In this context, it is important to note that data from the National Institutes of Health (NIH) have indicated that vitamin C levels in plasma and circulating cells become fully saturated at intakes of about 400 mg/day in young, healthy nonsmokers. These observations are consistent with other data that intakes of about 400 mg/day are associated with reduced risk of heart disease. While these NIH studies are the best we currently have regarding the pharmacokinetics of vitamin C in the human body, they have numerous limitations, including the fact that they are based on a small number of young, healthy men and women. We currently do not know how much vitamin C is required to achieve saturation of cells and tissues in children, older adults, and diseased or stressed individuals. A meta-analysis of 36 studies on the relationship between vitamin C intake and plasma concentrations found that the elderly require a substantially higher daily intake of vitamin C to attain plasma concentrations that younger adults achieve at a lower intake. Additionally, work by Linus Pauling Institute investigators has shown that cellular uptake of vitamin C declines with age, supporting the notion that vitamin C requirements are increased in the elderly.
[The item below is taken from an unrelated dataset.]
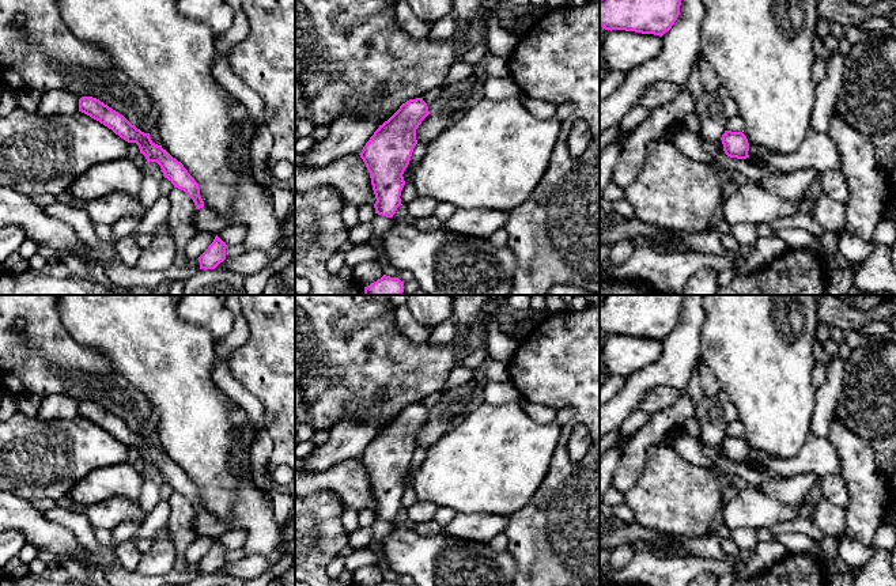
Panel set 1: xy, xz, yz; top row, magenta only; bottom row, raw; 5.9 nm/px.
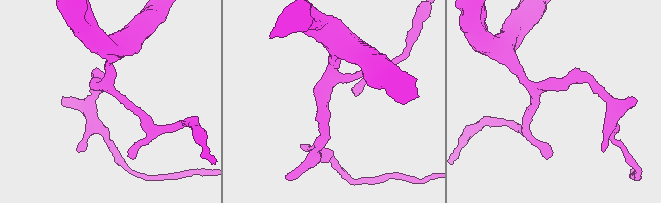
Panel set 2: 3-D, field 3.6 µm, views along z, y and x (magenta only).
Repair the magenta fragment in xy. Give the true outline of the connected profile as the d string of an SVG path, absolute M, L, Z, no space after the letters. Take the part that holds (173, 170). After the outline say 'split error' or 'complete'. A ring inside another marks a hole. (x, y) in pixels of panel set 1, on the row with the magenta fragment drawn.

Therefore, the Linus Pauling Institute's intake recommendation of 400 mg/day of vitamin C for generally healthy adults takes into account the currently available epidemiological, biochemical, and clinical evidence, while acknowledging the extremely low toxicity of vitamin C and the incomplete information regarding optimum intake. It should also be noted that the Linus Pauling Institute's recommendation is strictly directed towards prevention of disease in healthy individuals, not treatment of disease. Thus, individuals suffering from certain diseases may require substantially larger amounts of vitamin C to achieve optimum body levels or derive therapeutic benefits, areas that were of great interest to Linus Pauling and need to be further explored.